**Extract**:
⟨
I have consistently caught more and bigger fish on flies after the learning phase of fly fishing -- which takes some dedication. Spin fisherman often give looks of total disbelief when you tell them you caught 20, 30, 40, or 50 fish in a half day, thinking it to be some sort of gross misrepresentation of the facts as they are used to a great day meaning a limit of 4 or 8 trout with perhaps a handful of released fish. Flyfisherman who are on their game generally AVERAGE between 20 to 30 fish per half day, with the other numbers I mentioned being common enough to experience every season. If your averages are less, consider switching. If they are more, you're a better spin fisherman than I am!


----------



## orvis1 (Sep 7, 2007)

I agree but you need to preface your comments by depending on the water. Some waters you could catch 100 fish a day and some you feel great about 4 fish. *()*


----------



## chuckmiester (Sep 9, 2007)

i totally agree with theshershark. when i started fly-fishing i starting catching more and bigger fish. all smaller waters and rivers/streams produce more fish for me while fly-fishing as opposed to everything else. as for the bigger waters it depends on the water. scofield produces more for me on fly than anything else, but otter creek res you have to work a little more for them to take a fly (but they tend to be bigger). i heard the reason for this is because flies, lures, and minnows are natural bait they regularly eat whereas powerbait isn't. the reason they take it is because it looks like the pellets they receive in the hatcheries (hence why bigger fish dont take it as much).


----------



## Knowlton (Sep 19, 2007)

*You will never get it.*

There is just a challenge in fly fishing that *******'s etc....will never understand. Go ahead and continue to pull your truck up to the bank, drink your cheap beer and cuddle your toothless wife. I'll be out on the river.


----------



## GeorgeHayduke (Sep 13, 2007)
⟩
**Provided material**:
⟨
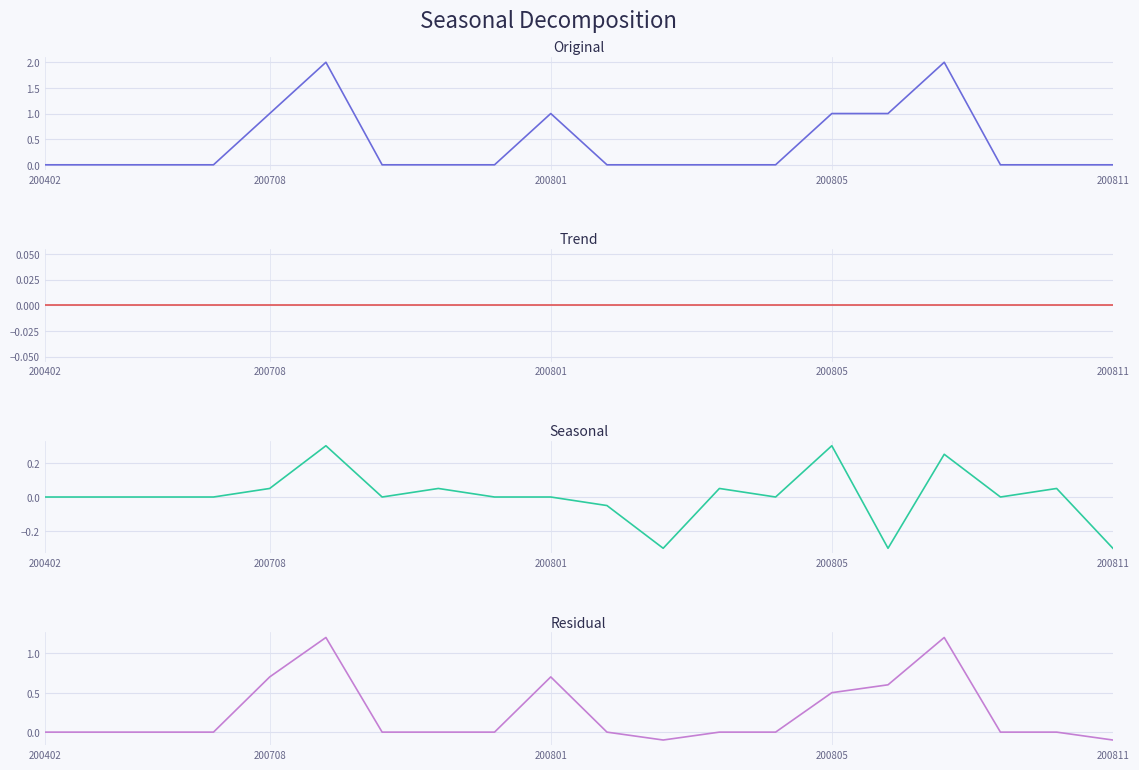

How many lines are shown in the chart?

4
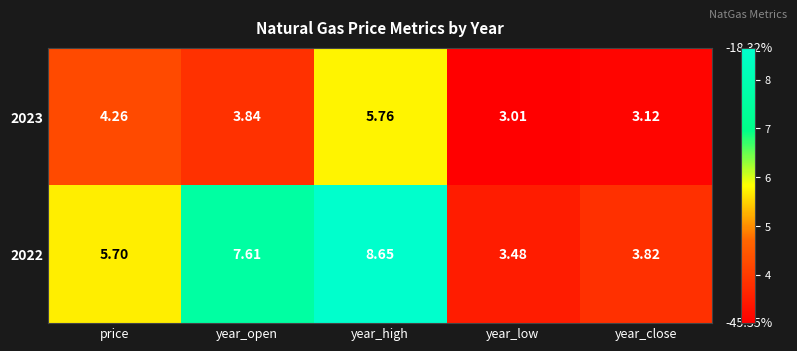

Which category has the highest value in the 2023 series?

year_high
⟩
**Exercise brief**: Can you reproduce the entire fly fishing thread word for word? The listing stands apart from the fly fishing thread and is its own material.

**Reply to the exercise**:
I have consistently caught more and bigger fish on flies after the learning phase of fly fishing -- which takes some dedication. Spin fisherman often give looks of total disbelief when you tell them you caught 20, 30, 40, or 50 fish in a half day, thinking it to be some sort of gross misrepresentation of the facts as they are used to a great day meaning a limit of 4 or 8 trout with perhaps a handful of released fish. Flyfisherman who are on their game generally AVERAGE between 20 to 30 fish per half day, with the other numbers I mentioned being common enough to experience every season. If your averages are less, consider switching. If they are more, you're a better spin fisherman than I am!


----------



## orvis1 (Sep 7, 2007)

I agree but you need to preface your comments by depending on the water. Some waters you could catch 100 fish a day and some you feel great about 4 fish. *()*


----------



## chuckmiester (Sep 9, 2007)

i totally agree with theshershark. when i started fly-fishing i starting catching more and bigger fish. all smaller waters and rivers/streams produce more fish for me while fly-fishing as opposed to everything else. as for the bigger waters it depends on the water. scofield produces more for me on fly than anything else, but otter creek res you have to work a little more for them to take a fly (but they tend to be bigger). i heard the reason for this is because flies, lures, and minnows are natural bait they regularly eat whereas powerbait isn't. the reason they take it is because it looks like the pellets they receive in the hatcheries (hence why bigger fish dont take it as much).


----------



## Knowlton (Sep 19, 2007)

*You will never get it.*

There is just a challenge in fly fishing that *******'s etc....will never understand. Go ahead and continue to pull your truck up to the bank, drink your cheap beer and cuddle your toothless wife. I'll be out on the river.


----------



## GeorgeHayduke (Sep 13, 2007)